►

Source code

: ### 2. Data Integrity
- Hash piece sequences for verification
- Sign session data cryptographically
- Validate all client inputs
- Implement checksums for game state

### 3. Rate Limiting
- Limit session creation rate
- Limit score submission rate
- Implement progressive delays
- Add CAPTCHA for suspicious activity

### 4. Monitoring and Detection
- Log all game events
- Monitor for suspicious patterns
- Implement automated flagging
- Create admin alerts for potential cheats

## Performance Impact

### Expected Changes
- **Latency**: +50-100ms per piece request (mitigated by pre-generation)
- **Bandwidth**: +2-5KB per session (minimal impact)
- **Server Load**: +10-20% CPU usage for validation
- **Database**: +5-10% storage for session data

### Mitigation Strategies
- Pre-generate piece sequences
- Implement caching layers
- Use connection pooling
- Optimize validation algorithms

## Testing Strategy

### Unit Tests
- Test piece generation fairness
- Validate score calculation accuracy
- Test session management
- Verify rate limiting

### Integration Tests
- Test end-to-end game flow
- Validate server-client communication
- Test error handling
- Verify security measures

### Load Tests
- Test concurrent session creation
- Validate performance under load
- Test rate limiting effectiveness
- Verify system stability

◄

**BRIEF:**
Look over the material above and report each line holding "suspicious".

**TASK OUTPUT:**
- Add CAPTCHA for suspicious activity
- Monitor for suspicious patterns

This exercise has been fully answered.